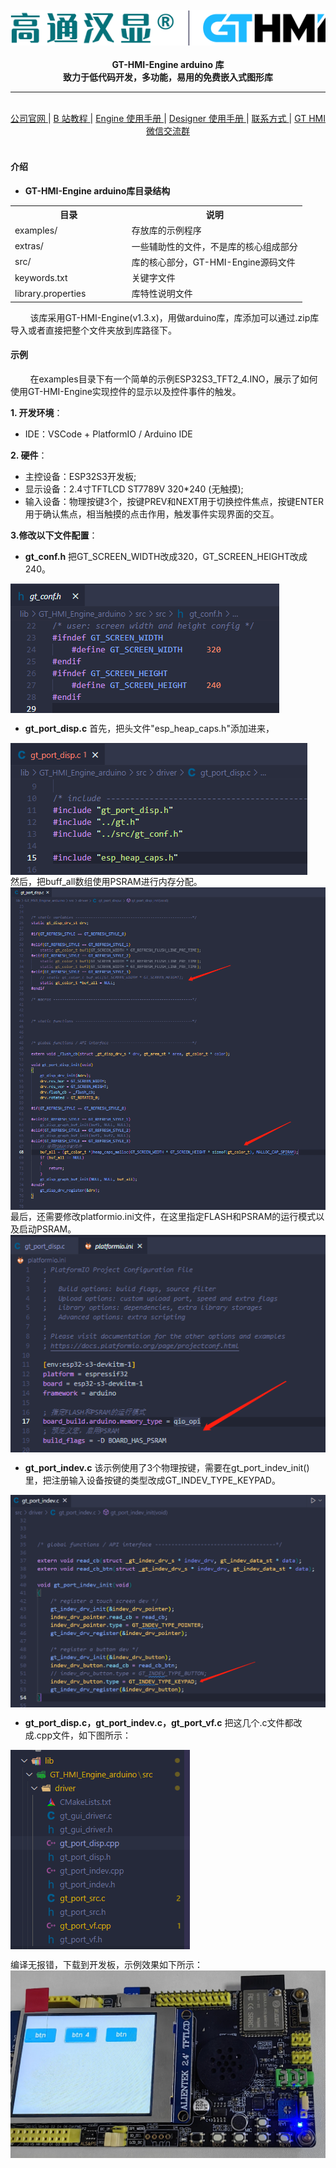 <br/>

<div align="center">
    <img src="extras/img/logo.png">
</div>

<br/>
<div align="center">  <a><b>GT-HMI-Engine arduino 库</b></a></div>
<div align="center">  <a><b>致力于低代码开发，多功能，易用的免费嵌入式图形库</b></a></div>

---

<br/>
<div align="center"
>
    <a href="https://www.hmi.gaotongfont.cn/kfgj"
    > 公司官网 </a> |
    <a href="https://space.bilibili.com/3493293474188211/video"
    > B 站教程 </a> |
    <a href="https://www.hmi.gaotongfont.cn/kfgj#/#hmiEngine"
    > Engine 使用手册 </a> |
    <a href="https://www.hmi.gaotongfont.cn/kfgj#/#hmidesigner"
    > Designer 使用手册 </a> |
    <a href="http://isite.baidu.com/site/wjz7qkrv/406a2b0c-f9c7-4a08-a47a-662e862b2af4?ch=48&wid=498ccd5c05334f21a2142ba3cf628964_0_0&field=&orderBy=&categoryId=undefined&title=%E8%81%94%E7%B3%BB%E6%88%91%E4%BB%AC"
    > 联系方式 </a> |
    <a href="https://genitop-1317577547.cos.ap-nanjing.myqcloud.com/GT-HMI/GT-HMI-Groups/GT-HMI%20Communication%20groups.jpg"
    > GT HMI微信交流群 </a>
</div>
<br/>

#### 介绍
- **GT-HMI-Engine arduino库目录结构**
<table>
<tr>
  <th style="width:40%">目录</th>
  <th style="width:60%">说明</th>
</tr>
<tr>
  <td>examples/</td>
  <td>存放库的示例程序</td>
</tr>
<tr>
  <td>extras/</td>
  <td>一些辅助性的文件，不是库的核心组成部分</td>
</tr>
<tr>
  <td>src/</td>
  <td>库的核心部分，GT-HMI-Engine源码文件</td>
</tr>
<tr>
  <td>keywords.txt</td>
  <td>关键字文件</td>
</tr>
<tr>
  <td>library.properties</td>
  <td>库特性说明文件</td>
</tr>
</table>
&nbsp;&nbsp;&nbsp;&nbsp;&nbsp;&nbsp;&nbsp;&nbsp;该库采用GT-HMI-Engine(v1.3.x)，用做arduino库，库添加可以通过.zip库导入或者直接把整个文件夹放到库路径下。

#### 示例
&nbsp;&nbsp;&nbsp;&nbsp;&nbsp;&nbsp;&nbsp;&nbsp;在examples目录下有一个简单的示例ESP32S3_TFT2_4.INO，展示了如何使用GT-HMI-Engine实现控件的显示以及控件事件的触发。

**1. 开发环境**：
   - IDE：VSCode + PlatformIO / Arduino IDE

**2. 硬件**：
   - 主控设备：ESP32S3开发板;
   - 显示设备：2.4寸TFTLCD ST7789V 320*240 (无触摸);
   - 输入设备：物理按键3个，按键PREV和NEXT用于切换控件焦点，按键ENTER用于确认焦点，相当触摸的点击作用，触发事件实现界面的交互。

**3.修改以下文件配置**：

- **gt_conf.h**
把GT_SCREEN_WIDTH改成320，GT_SCREEN_HEIGHT改成240。
<img src="extras/img/image-5.png" alt="配置截图" style="display:block;">

- **gt_port_disp.c**
首先，把头文件"esp_heap_caps.h"添加进来，
<img src="extras/img/image-11.png" alt="配置截图" style="display:block;">
然后，把buff_all数组使用PSRAM进行内存分配。
<img src="extras/img/image-12.png" alt="配置截图" style="display:block;">
最后，还需要修改platformio.ini文件，在这里指定FLASH和PSRAM的运行模式以及启动PSRAM。
<img src="extras/img/image-19.png" alt="配置截图" style="display:block;">

- **gt_port_indev.c**
该示例使用了3个物理按键，需要在gt_port_indev_init()里，把注册输入设备按键的类型改成GT_INDEV_TYPE_KEYPAD。
<img src="extras/img/image-18.png" alt="配置截图" style="display:block;">

- **gt_port_disp.c，gt_port_indev.c，gt_port_vf.c**
把这几个.c文件都改成.cpp文件，如下图所示：
<img src="extras/img/image-14.png" alt="配置截图" style="display:block;">

编译无报错，下载到开发板，示例效果如下所示：
![](extras/img/example.jpg)











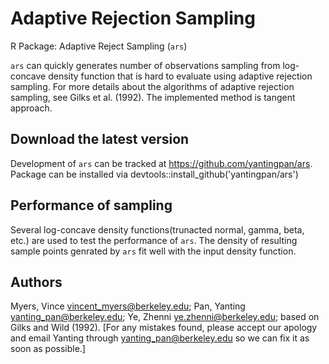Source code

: # Adaptive Rejection Sampling
R Package: Adaptive Reject Sampling (`ars`)

`ars` can quickly generates number of observations sampling from log-concave density function that is hard to evaluate using adaptive rejection sampling. For more details about the algorithms of adaptive rejection sampling, see Gilks et al. (1992). The implemented method is tangent approach.


## Download the latest version
Development of `ars` can be tracked at https://github.com/yantingpan/ars.
Package can be installed via devtools::install_github('yantingpan/ars')


## Performance of sampling
Several log-concave density functions(trunacted normal, gamma, beta, etc.) are used to test the performance of `ars`. The density of resulting sample points genrated by `ars` fit well with the input density function.   


## Authors
Myers, Vince <vincent_myers@berkeley.edu>; Pan, Yanting <yanting_pan@berkeley.edu>; Ye, Zhenni <ye.zhenni@berkeley.edu>;  based on Gilks and Wild (1992).
[For any mistakes found, please accept our apology and email Yanting through <yanting_pan@berkeley.edu> so we can fix it as soon as possible.]

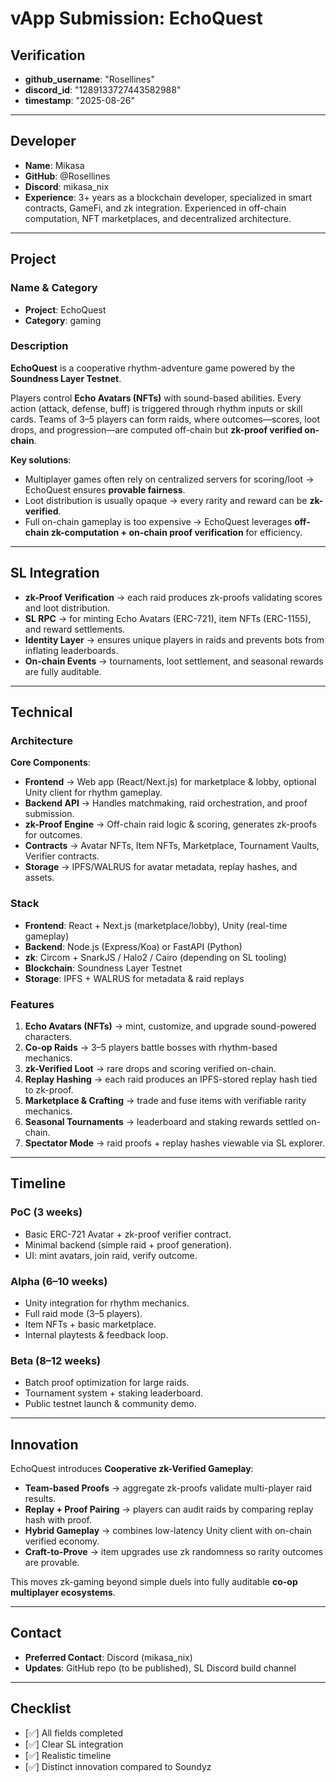 # vApp Submission: EchoQuest

## Verification
- **github_username**: "Rosellines"  
- **discord_id**: "1289133727443582988"  
- **timestamp**: "2025-08-26"  

---

## Developer
- **Name**: Mikasa  
- **GitHub**: @Rosellines  
- **Discord**: mikasa_nix  
- **Experience**: 3+ years as a blockchain developer, specialized in smart contracts, GameFi, and zk integration. Experienced in off-chain computation, NFT marketplaces, and decentralized architecture.  

---

## Project

### Name & Category
- **Project**: EchoQuest  
- **Category**: gaming  

### Description
**EchoQuest** is a cooperative rhythm-adventure game powered by the **Soundness Layer Testnet**.  

Players control **Echo Avatars (NFTs)** with sound-based abilities. Every action (attack, defense, buff) is triggered through rhythm inputs or skill cards. Teams of 3–5 players can form raids, where outcomes—scores, loot drops, and progression—are computed off-chain but **zk-proof verified on-chain**.  

**Key solutions**:  
- Multiplayer games often rely on centralized servers for scoring/loot → EchoQuest ensures **provable fairness**.  
- Loot distribution is usually opaque → every rarity and reward can be **zk-verified**.  
- Full on-chain gameplay is too expensive → EchoQuest leverages **off-chain zk-computation + on-chain proof verification** for efficiency.  

---

## SL Integration
- **zk-Proof Verification** → each raid produces zk-proofs validating scores and loot distribution.  
- **SL RPC** → for minting Echo Avatars (ERC-721), item NFTs (ERC-1155), and reward settlements.  
- **Identity Layer** → ensures unique players in raids and prevents bots from inflating leaderboards.  
- **On-chain Events** → tournaments, loot settlement, and seasonal rewards are fully auditable.  
---

## Technical

### Architecture

**Core Components**:  
- **Frontend** → Web app (React/Next.js) for marketplace & lobby, optional Unity client for rhythm gameplay.  
- **Backend API** → Handles matchmaking, raid orchestration, and proof submission.  
- **zk-Proof Engine** → Off-chain raid logic & scoring, generates zk-proofs for outcomes.  
- **Contracts** → Avatar NFTs, Item NFTs, Marketplace, Tournament Vaults, Verifier contracts.  
- **Storage** → IPFS/WALRUS for avatar metadata, replay hashes, and assets.  

### Stack
- **Frontend**: React + Next.js (marketplace/lobby), Unity (real-time gameplay)  
- **Backend**: Node.js (Express/Koa) or FastAPI (Python)  
- **zk**: Circom + SnarkJS / Halo2 / Cairo (depending on SL tooling)  
- **Blockchain**: Soundness Layer Testnet  
- **Storage**: IPFS + WALRUS for metadata & raid replays  

### Features
1. **Echo Avatars (NFTs)** → mint, customize, and upgrade sound-powered characters.  
2. **Co-op Raids** → 3–5 players battle bosses with rhythm-based mechanics.  
3. **zk-Verified Loot** → rare drops and scoring verified on-chain.  
4. **Replay Hashing** → each raid produces an IPFS-stored replay hash tied to zk-proof.  
5. **Marketplace & Crafting** → trade and fuse items with verifiable rarity mechanics.  
6. **Seasonal Tournaments** → leaderboard and staking rewards settled on-chain.  
7. **Spectator Mode** → raid proofs + replay hashes viewable via SL explorer.  

---

## Timeline

### PoC (3 weeks)
- Basic ERC-721 Avatar + zk-proof verifier contract.  
- Minimal backend (simple raid + proof generation).  
- UI: mint avatars, join raid, verify outcome.  

### Alpha (6–10 weeks)
- Unity integration for rhythm mechanics.  
- Full raid mode (3–5 players).  
- Item NFTs + basic marketplace.  
- Internal playtests & feedback loop.  

### Beta (8–12 weeks)
- Batch proof optimization for large raids.  
- Tournament system + staking leaderboard.  
- Public testnet launch & community demo.  

---

## Innovation
EchoQuest introduces **Cooperative zk-Verified Gameplay**:  
- **Team-based Proofs** → aggregate zk-proofs validate multi-player raid results.  
- **Replay + Proof Pairing** → players can audit raids by comparing replay hash with proof.  
- **Hybrid Gameplay** → combines low-latency Unity client with on-chain verified economy.  
- **Craft-to-Prove** → item upgrades use zk randomness so rarity outcomes are provable.  

This moves zk-gaming beyond simple duels into fully auditable **co-op multiplayer ecosystems**.  

---

## Contact
- **Preferred Contact**: Discord (mikasa_nix)  
- **Updates**: GitHub repo (to be published), SL Discord build channel  

---

## Checklist
- [✅] All fields completed  
- [✅] Clear SL integration  
- [✅] Realistic timeline  
- [✅] Distinct innovation compared to Soundyz  


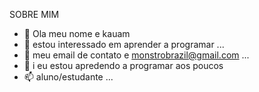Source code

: SOBRE MIM 
- 👋 Ola meu nome e kauam
- 👀 estou interessado em aprender a programar  ...
- 🌱 meu email de contato e monstrobrazil@gmail.com ...
- 💞️ i eu estou apredendo a programar aos poucos 
- 📫 aluno/estudante ...


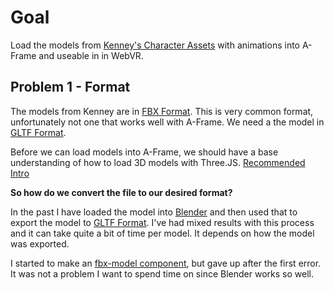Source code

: # Goal

Load the models from [Kenney's Character Assets](https://kenney.itch.io/kenney-character-assets) with animations into A-Frame and useable in in WebVR.

## Problem 1 - Format
The models from Kenney are in [FBX Format](https://en.wikipedia.org/wiki/FBX). This is very common format, unfortunately not one that works well with A-Frame. We need a the model in [GLTF Format](https://en.wikipedia.org/wiki/GlTF).

Before we can load models into A-Frame, we should have a base understanding of how to load 3D models with Three.JS. [Recommended Intro](https://threejs.org/docs/index.html#manual/en/introduction/Loading-3D-models)

**So how do we convert the file to our desired format?**

In the past I have loaded the model into [Blender](https://www.blender.org/) and then used that to export the model to [GLTF Format](https://en.wikipedia.org/wiki/GlTF). I've had mixed results with this process and it can take quite a bit of time per model. It depends on how the model was exported.

I started to make an [fbx-model component](./fbx-model-component.md), but gave up after the first error. It was not a problem I want to spend time on since Blender works so well.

### Exercise objective
Rewrite everything from the line containing "## Problem 1 - Format" down to the line containing "our desired format?**", swapping "models" for "assets" and leaving all else unchanged.

### Task solution
## Problem 1 - Format
The assets from Kenney are in [FBX Format](https://en.wikipedia.org/wiki/FBX). This is very common format, unfortunately not one that works well with A-Frame. We need a the model in [GLTF Format](https://en.wikipedia.org/wiki/GlTF).

Before we can load assets into A-Frame, we should have a base understanding of how to load 3D assets with Three.JS. [Recommended Intro](https://threejs.org/docs/index.html#manual/en/introduction/Loading-3D-assets)

**So how do we convert the file to our desired format?**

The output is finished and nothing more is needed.